Because when people move into a new level of existence (whether it’s good or bad), there will always be those who were part of your “prior existence” who won’t understand or feel comfortable with the new level of energy or vibration that now surrounds you as a result of the life change. They will end up staying behind by their own choice. We can’t force them to come with us nor can we force them to be happy for us.
But like you’re advocating in your article, if you can be happy for the other person, not only will you be able to move up and continut to support that person but you’ll also manifest the same thing in your own life. When you’re happy for someone else, it means you believe it can happen for you.
On the other hand, if you’re jealous, angry or envious, it means you believe you can’t have it.

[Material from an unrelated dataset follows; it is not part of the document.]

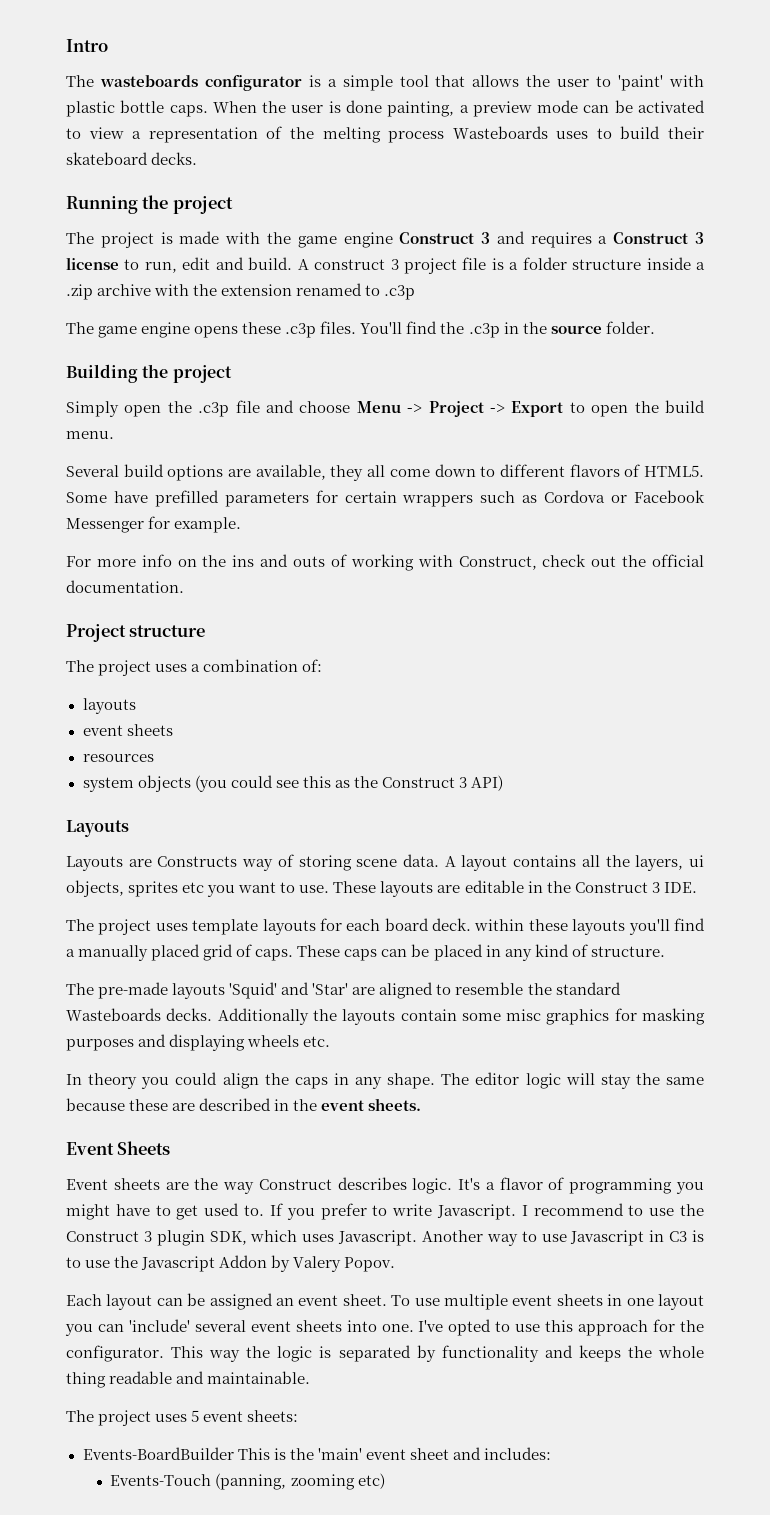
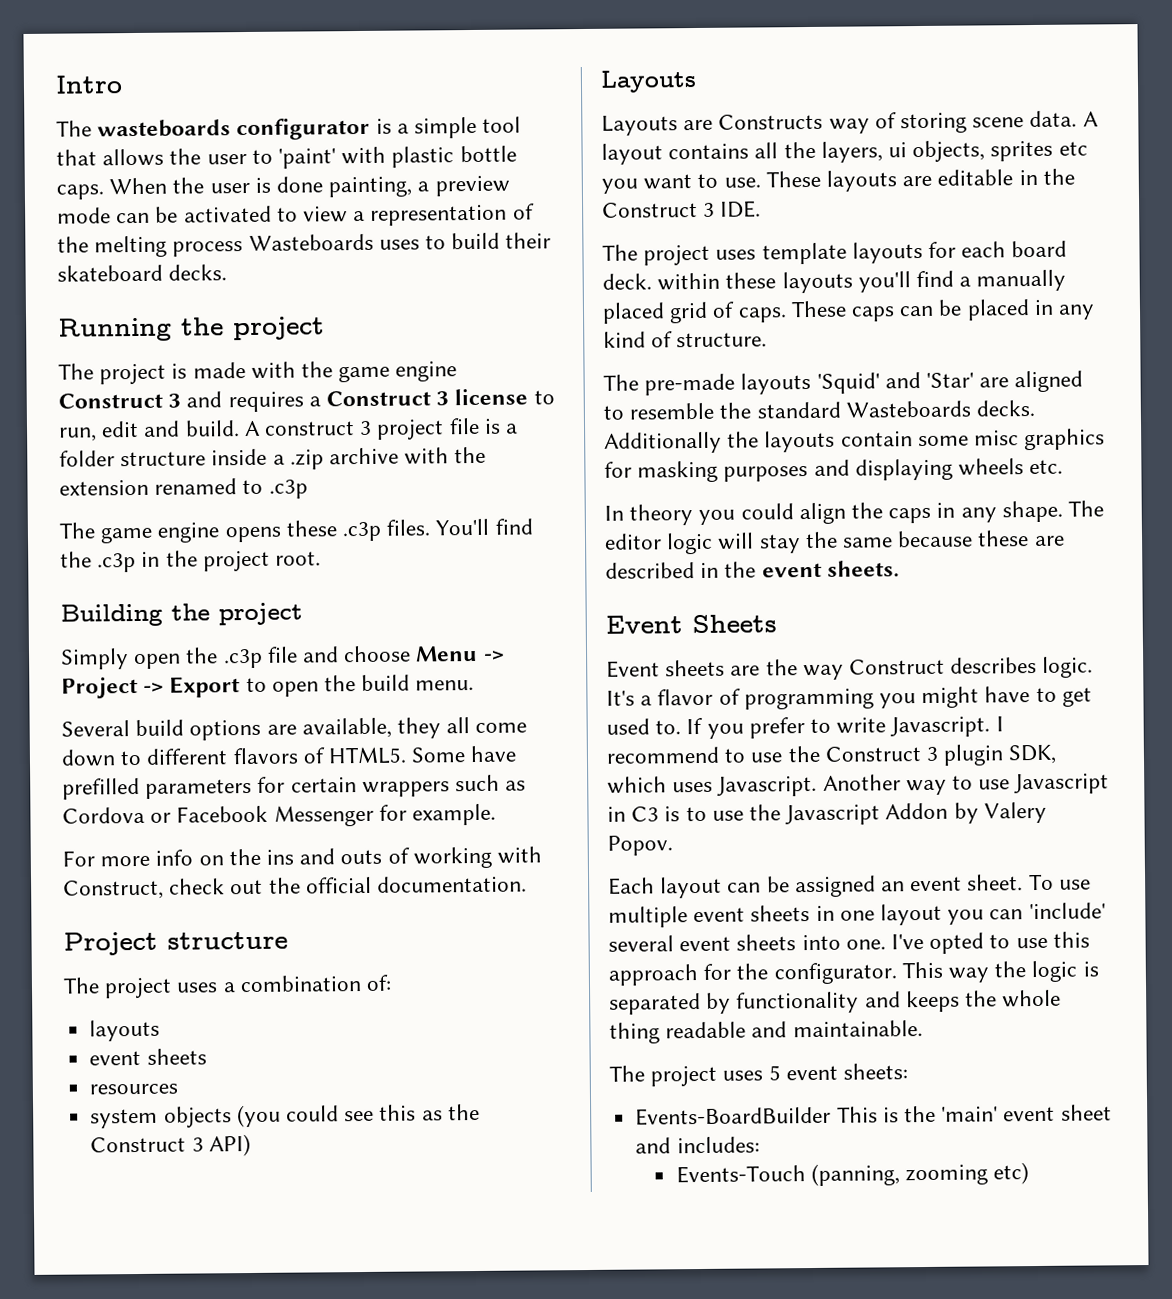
[550,321,655,334] source folder. -> [202,550,322,572] project root.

So I always make a point of being happy for others and mean it from my heart. Because, after all, I’d love others to be happy for me. So why not be the first to show your happiness for others? It’s the most selfless act a human being can ever do.

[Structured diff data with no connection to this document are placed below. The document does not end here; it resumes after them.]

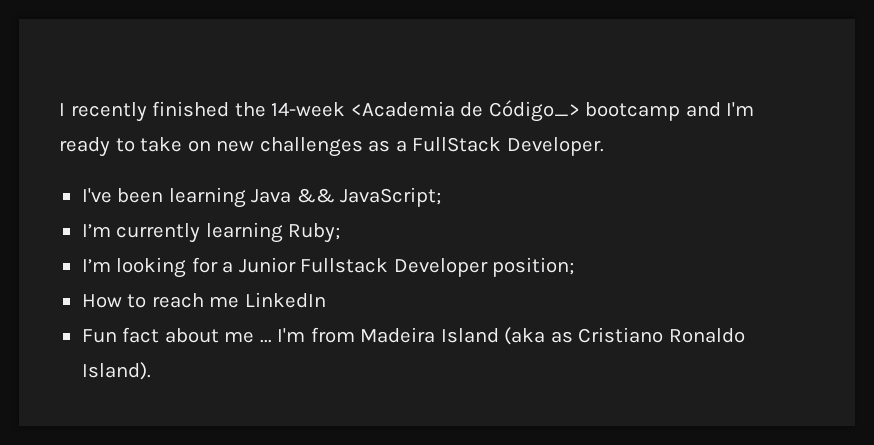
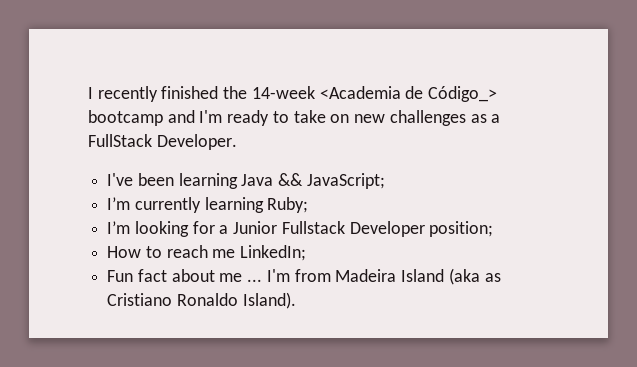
[244,292,326,308] LinkedIn -> [240,245,307,261] LinkedIn;

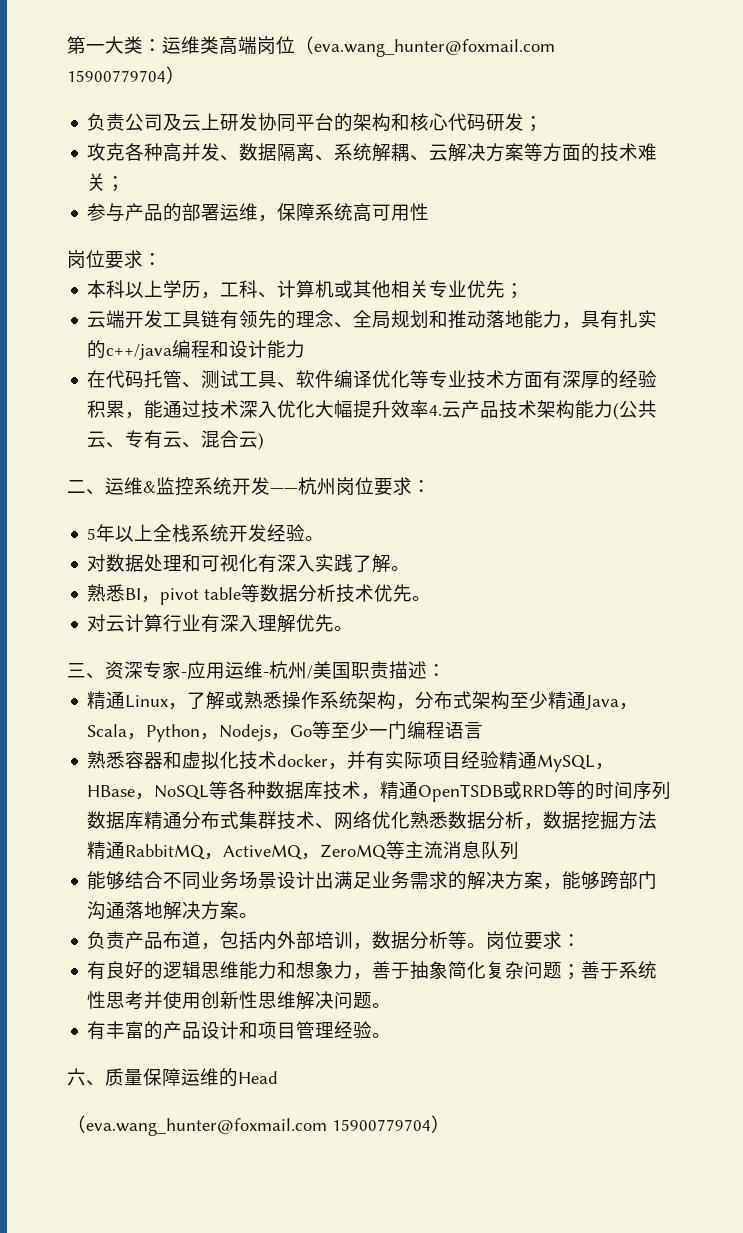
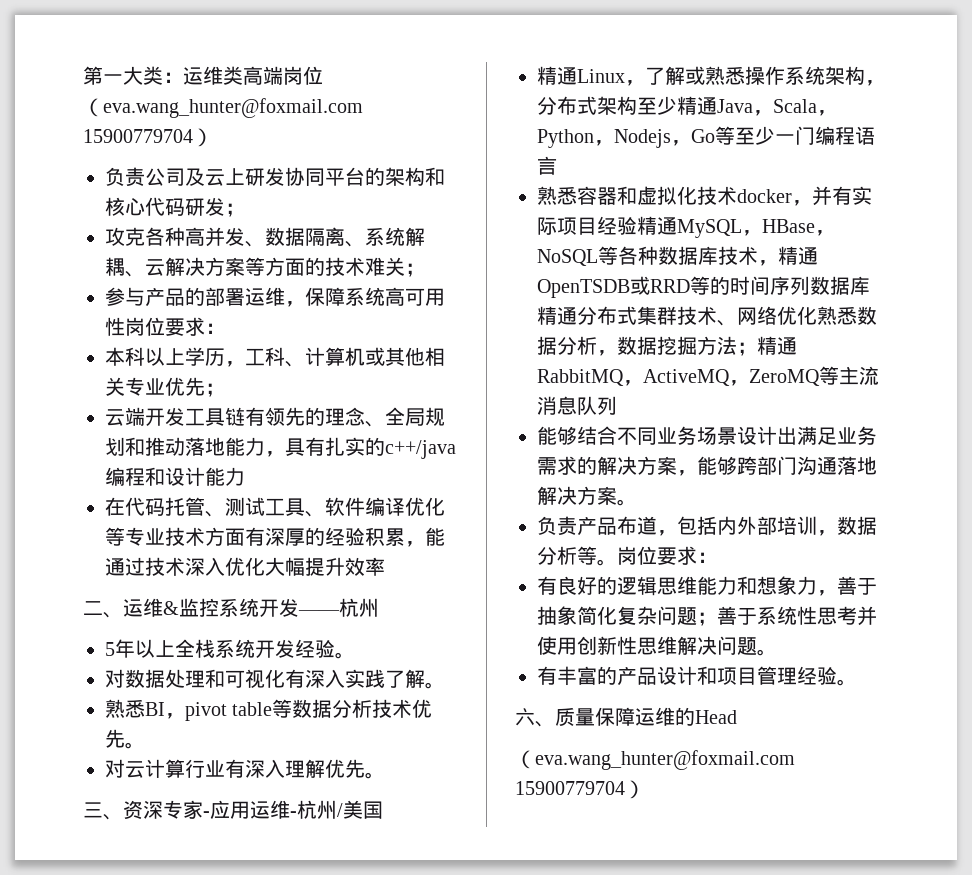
(430, 212) // -> (125, 326) none
[429,400,658,420] [87,430,265,450] 4.云产品技术架构能力(公共云、专有云、混合云) -> (385, 566) none
[336,477,431,496] 岗位要求： -> (379, 608) none
[351,661,446,679] 职责描述： -> (383, 810) none
(658, 820) none -> [737,342,757,356] ；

Very good, thought provoking article!
Hi Corinne,
I appreciate the reminder that we have everything we need and to be thankful at this time of year and always. We are human and it is a constant struggle to stay in the now with an attitude of gratitude. thanks, Pat
Corrine,
Great post! Sure, everyone wants more “stuff” (I know I do!), but I don’t NEED more stuff. I wake up every day grateful that I have a roof over my head, food to eat that day, and people in my life that I care about. The fact that I have a computer that allows me to grow my business ventures, or that I can work towards financial goals in my life are just bonuses. The basics of food, shelter, and companionship are all things that most people can be grateful for right now!
A very fitting post during Thanksgiving time! Thank you.
I had the pleasure to meet and visit with Sandra Day’s husband when I was a guest at the Bohemia Grove outside San Francisco. This gives your blog about Justice Day’s carring special meaning.
<
Dick - Keep on with keeping on. Stock options are always good!
Reed - How interesting that you knew Sandra Day’s husband. You must feel happy for him too.
Shama - Glad you liked the article. I am very thankful for everything this Thanksgiving.
Pat - That is the crux! Staying in the NOW. Thanks for your input.
Stephen, as always, a thoughful and on point comment!
Aaron - Glad you brought up “stuff!” Even if we don’t need it, it is fun to have some!